Veterinarians usually have an undergraduate degree in additional to their DVM (Doctor of Veterinary Medicine) degree. Veterinary school in Canada is a 4 year program, with it being extended to a full 7 years for specialties.
During school and after they graduate, veterinarians must belong to various associations and follow their medical and ethical guidelines. One of the requirements to keep a veterinary licence up to date is to take courses on a continuous basis.
Our Administrative Staff
Judi Dunston, General Manager
Our Animal Health Assistant Staff
Our Animal Health Assistants are a vital part of our team. While they are not able to perform medical procedures, such as giving injections, they are highly educated about all sorts of topics that are relevant to your pets. They can help you with nutritional, behavioural, and preventative health questions. Please feel free to ask them any questions you may have. If they don’t have the answer right away, they’ll enjoy searching for the answer and getting back to you!
Our Technician Staff
Animal Health Technologists have a diploma after graduating from a 2-year course. They are often compared to human nurses, but just like veterinarians, they also have to be familiar with several different species of animals. Also like veterinarians, they are required to take several continuing education courses each year.

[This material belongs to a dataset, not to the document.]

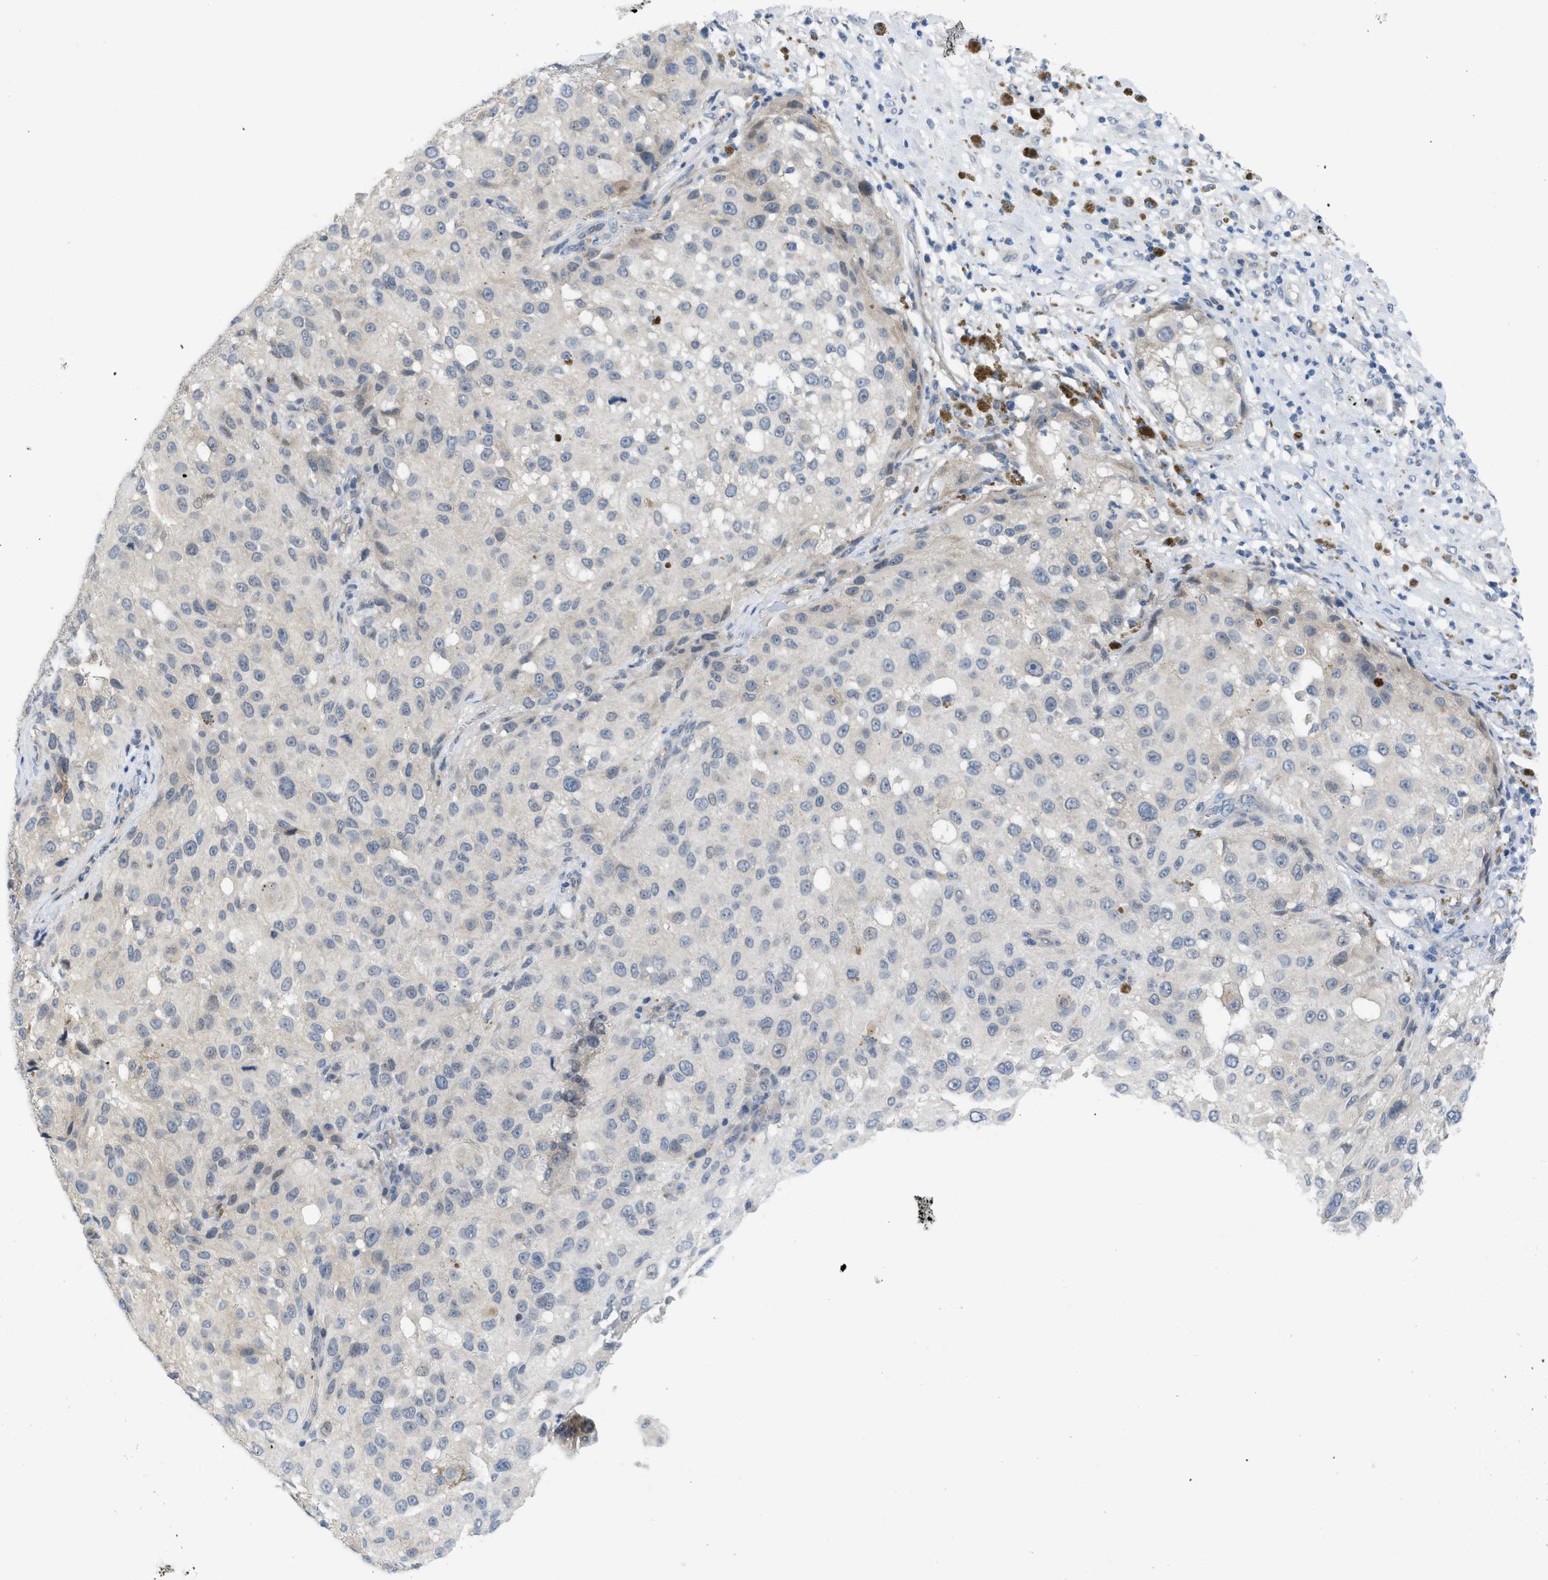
{"staining": {"intensity": "negative", "quantity": "none", "location": "none"}, "tissue": "melanoma", "cell_type": "Tumor cells", "image_type": "cancer", "snomed": [{"axis": "morphology", "description": "Necrosis, NOS"}, {"axis": "morphology", "description": "Malignant melanoma, NOS"}, {"axis": "topography", "description": "Skin"}], "caption": "Immunohistochemical staining of human malignant melanoma displays no significant positivity in tumor cells.", "gene": "TNFAIP1", "patient": {"sex": "female", "age": 87}}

As an example of some of the duties AHTs have, just follow a patient through a surgery. In the morning, the technologist will collect history from the owner – is the pet fasted? Are there are concerns from the owner about coughing, vomiting, etc? The AHT will also measure vital signs such as weight, temperature, and heart rate. The AHT and the veterinarian determine which pre-surgical medications to give based on these values and the pet’s history. The AHT gives the medications after placing an IV catheter. During surgery, while the veterinarian focuses on the procedure, the AHT monitors the patient, making detailed notes in the patient’s medical record. After surgery, the AHT monitors the patient’s recovery, watching for any complications and adjusting medications as the pet wakes up. When the patient goes home, it’s usually the AHT who goes over home care instructions, answering any basic questions that the owner may have.
AHTs are proud of their education – please feel free to ask us any questions you may have about the veterinary profession, or to address any concerns you have about your pet.